> [LISTED RECORDS]:

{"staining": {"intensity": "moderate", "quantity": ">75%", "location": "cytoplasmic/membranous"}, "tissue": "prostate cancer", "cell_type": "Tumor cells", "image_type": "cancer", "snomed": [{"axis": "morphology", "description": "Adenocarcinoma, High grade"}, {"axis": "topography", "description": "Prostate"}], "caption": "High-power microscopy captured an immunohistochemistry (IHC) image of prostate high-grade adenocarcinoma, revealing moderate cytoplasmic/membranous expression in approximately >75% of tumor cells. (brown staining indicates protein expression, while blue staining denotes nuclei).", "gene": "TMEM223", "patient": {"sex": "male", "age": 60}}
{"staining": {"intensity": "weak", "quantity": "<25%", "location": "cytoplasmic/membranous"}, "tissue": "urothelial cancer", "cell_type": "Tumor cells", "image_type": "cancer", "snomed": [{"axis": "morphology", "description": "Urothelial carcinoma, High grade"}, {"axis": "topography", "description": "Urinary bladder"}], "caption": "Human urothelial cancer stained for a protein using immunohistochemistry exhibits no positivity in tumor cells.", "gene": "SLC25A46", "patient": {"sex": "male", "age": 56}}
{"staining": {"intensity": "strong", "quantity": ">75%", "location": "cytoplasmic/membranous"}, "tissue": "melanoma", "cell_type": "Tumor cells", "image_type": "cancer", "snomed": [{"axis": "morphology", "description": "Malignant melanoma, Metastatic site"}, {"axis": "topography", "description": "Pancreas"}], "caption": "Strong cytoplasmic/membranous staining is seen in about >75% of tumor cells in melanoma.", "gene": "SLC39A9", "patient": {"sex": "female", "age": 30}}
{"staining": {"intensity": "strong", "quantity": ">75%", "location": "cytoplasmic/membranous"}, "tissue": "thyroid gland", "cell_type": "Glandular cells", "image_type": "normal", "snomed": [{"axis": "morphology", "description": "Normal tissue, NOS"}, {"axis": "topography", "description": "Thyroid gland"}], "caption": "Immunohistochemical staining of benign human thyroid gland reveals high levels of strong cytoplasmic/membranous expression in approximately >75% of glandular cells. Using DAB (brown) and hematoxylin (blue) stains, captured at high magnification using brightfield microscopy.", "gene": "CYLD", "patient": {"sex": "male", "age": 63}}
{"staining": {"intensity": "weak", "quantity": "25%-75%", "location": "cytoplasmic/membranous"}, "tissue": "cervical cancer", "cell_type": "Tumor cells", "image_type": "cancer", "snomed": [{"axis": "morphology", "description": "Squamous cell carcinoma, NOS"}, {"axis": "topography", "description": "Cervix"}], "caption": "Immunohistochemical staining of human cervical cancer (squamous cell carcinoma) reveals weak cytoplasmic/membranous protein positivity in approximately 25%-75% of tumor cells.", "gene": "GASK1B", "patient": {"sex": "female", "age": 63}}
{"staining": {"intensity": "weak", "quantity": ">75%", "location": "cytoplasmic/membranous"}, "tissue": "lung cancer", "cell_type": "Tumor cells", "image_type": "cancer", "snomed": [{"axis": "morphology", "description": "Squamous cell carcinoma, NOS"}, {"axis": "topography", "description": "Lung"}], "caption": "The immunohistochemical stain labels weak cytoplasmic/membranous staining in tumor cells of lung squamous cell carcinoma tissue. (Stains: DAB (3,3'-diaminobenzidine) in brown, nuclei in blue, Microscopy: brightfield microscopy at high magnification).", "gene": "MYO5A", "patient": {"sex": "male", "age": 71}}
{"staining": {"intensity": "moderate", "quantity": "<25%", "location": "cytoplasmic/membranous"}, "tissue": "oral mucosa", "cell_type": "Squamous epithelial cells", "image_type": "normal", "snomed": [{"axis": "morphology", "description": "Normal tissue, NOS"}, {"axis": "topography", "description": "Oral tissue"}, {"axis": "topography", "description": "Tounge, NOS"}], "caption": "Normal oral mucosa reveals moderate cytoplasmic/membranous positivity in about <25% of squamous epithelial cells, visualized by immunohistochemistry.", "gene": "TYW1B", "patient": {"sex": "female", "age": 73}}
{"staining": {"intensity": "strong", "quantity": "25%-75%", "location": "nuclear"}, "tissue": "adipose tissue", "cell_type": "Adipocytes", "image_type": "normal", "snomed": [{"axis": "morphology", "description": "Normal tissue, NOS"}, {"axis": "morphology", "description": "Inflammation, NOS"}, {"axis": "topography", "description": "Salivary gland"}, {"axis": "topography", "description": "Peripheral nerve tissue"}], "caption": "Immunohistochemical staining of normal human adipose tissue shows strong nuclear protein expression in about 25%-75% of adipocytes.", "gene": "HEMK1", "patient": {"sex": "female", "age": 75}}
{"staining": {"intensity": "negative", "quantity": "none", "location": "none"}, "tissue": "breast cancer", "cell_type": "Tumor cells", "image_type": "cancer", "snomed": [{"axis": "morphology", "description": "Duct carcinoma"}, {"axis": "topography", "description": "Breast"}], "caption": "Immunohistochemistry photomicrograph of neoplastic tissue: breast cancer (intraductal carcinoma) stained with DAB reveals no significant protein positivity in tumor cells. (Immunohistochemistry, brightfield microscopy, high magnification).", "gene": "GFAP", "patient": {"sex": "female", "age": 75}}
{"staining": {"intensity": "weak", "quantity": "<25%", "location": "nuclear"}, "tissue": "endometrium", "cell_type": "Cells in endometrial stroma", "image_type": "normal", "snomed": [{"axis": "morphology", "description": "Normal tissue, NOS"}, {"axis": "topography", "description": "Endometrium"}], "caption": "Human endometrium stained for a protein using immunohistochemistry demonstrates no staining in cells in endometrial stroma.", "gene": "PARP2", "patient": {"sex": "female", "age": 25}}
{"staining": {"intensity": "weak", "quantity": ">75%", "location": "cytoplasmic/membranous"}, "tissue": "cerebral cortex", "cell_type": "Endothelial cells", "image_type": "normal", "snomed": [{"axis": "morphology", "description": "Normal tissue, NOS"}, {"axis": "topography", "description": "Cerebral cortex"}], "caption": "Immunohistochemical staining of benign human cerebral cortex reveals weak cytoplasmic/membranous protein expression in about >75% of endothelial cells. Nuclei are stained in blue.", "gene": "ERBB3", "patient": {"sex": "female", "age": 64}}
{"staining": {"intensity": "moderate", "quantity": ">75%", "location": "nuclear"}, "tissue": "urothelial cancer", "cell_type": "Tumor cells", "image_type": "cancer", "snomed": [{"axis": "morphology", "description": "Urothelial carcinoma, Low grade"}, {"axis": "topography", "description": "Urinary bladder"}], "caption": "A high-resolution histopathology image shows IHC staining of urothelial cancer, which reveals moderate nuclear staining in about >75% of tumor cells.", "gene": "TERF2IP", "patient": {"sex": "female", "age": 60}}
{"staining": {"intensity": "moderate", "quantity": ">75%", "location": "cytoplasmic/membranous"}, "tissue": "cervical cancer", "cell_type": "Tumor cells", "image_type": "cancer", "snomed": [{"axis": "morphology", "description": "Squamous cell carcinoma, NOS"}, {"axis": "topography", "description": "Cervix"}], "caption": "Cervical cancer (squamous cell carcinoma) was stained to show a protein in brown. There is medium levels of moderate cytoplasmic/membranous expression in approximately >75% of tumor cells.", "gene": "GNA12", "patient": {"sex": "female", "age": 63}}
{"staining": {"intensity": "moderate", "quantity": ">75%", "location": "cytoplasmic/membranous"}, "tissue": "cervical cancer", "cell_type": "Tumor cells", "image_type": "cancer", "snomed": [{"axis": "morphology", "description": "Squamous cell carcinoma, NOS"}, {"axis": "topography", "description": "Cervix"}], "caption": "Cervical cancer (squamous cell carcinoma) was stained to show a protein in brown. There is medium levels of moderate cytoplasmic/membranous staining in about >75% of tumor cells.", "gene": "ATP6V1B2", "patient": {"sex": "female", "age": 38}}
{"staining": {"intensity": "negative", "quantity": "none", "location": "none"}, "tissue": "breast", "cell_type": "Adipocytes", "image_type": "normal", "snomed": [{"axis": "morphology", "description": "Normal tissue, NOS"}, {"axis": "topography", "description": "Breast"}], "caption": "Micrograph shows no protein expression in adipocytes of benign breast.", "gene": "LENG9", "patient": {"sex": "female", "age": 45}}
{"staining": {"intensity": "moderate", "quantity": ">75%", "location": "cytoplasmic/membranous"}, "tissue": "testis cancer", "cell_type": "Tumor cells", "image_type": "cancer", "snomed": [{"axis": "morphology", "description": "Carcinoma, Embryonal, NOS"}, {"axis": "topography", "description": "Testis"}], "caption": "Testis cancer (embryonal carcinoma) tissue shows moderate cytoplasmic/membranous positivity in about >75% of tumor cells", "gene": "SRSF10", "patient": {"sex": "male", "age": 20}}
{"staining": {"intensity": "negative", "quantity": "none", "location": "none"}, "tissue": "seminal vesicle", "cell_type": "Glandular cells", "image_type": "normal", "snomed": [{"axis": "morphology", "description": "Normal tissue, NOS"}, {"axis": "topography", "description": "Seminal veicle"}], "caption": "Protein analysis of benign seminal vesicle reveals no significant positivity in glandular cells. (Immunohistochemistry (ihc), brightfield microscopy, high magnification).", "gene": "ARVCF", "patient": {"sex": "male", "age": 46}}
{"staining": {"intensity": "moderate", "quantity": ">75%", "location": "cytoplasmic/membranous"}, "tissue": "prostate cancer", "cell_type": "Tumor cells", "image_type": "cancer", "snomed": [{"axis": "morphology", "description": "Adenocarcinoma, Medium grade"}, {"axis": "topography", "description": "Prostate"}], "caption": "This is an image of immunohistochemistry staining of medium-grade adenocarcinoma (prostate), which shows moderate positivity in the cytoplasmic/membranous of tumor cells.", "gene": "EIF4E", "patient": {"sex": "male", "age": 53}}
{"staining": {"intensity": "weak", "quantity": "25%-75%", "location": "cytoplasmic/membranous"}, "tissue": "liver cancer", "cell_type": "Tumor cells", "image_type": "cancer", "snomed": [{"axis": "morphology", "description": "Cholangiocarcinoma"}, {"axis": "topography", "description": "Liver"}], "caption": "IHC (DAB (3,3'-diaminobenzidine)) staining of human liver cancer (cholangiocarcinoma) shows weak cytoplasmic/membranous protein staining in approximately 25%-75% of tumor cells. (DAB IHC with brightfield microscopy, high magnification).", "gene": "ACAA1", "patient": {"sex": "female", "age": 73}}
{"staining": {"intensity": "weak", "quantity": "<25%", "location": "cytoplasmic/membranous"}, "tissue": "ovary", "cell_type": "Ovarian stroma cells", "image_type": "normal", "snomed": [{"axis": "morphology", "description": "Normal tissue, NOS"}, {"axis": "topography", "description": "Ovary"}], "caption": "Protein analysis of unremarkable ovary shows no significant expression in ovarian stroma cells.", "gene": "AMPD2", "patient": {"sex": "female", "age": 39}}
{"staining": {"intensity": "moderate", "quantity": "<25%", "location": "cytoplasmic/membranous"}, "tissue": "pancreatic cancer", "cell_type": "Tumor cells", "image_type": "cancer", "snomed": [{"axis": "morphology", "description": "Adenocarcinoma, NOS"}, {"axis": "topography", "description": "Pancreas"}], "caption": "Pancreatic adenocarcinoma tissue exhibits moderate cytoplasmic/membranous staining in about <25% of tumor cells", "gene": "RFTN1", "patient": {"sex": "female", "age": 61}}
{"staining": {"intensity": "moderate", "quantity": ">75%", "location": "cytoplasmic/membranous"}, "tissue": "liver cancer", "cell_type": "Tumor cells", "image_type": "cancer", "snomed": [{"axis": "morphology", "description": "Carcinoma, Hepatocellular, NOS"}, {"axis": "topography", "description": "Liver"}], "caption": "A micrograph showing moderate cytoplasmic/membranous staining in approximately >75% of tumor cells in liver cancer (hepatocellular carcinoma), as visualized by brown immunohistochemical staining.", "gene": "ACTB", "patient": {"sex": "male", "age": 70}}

> [WHAT YOU ARE ASKED TO DO]:
Given the records above, return exactly the lines starting at the line containing "(DAB (3,3'-diaminobenzidine)) staining" and ending at the line containing "adenocarcinoma tissue exhibits", including both.

> [YOUR RESPONSE]:
{"staining": {"intensity": "weak", "quantity": "25%-75%", "location": "cytoplasmic/membranous"}, "tissue": "liver cancer", "cell_type": "Tumor cells", "image_type": "cancer", "snomed": [{"axis": "morphology", "description": "Cholangiocarcinoma"}, {"axis": "topography", "description": "Liver"}], "caption": "IHC (DAB (3,3'-diaminobenzidine)) staining of human liver cancer (cholangiocarcinoma) shows weak cytoplasmic/membranous protein staining in approximately 25%-75% of tumor cells. (DAB IHC with brightfield microscopy, high magnification).", "gene": "ACAA1", "patient": {"sex": "female", "age": 73}}
{"staining": {"intensity": "weak", "quantity": "<25%", "location": "cytoplasmic/membranous"}, "tissue": "ovary", "cell_type": "Ovarian stroma cells", "image_type": "normal", "snomed": [{"axis": "morphology", "description": "Normal tissue, NOS"}, {"axis": "topography", "description": "Ovary"}], "caption": "Protein analysis of unremarkable ovary shows no significant expression in ovarian stroma cells.", "gene": "AMPD2", "patient": {"sex": "female", "age": 39}}
{"staining": {"intensity": "moderate", "quantity": "<25%", "location": "cytoplasmic/membranous"}, "tissue": "pancreatic cancer", "cell_type": "Tumor cells", "image_type": "cancer", "snomed": [{"axis": "morphology", "description": "Adenocarcinoma, NOS"}, {"axis": "topography", "description": "Pancreas"}], "caption": "Pancreatic adenocarcinoma tissue exhibits moderate cytoplasmic/membranous staining in about <25% of tumor cells", "gene": "RFTN1", "patient": {"sex": "female", "age": 61}}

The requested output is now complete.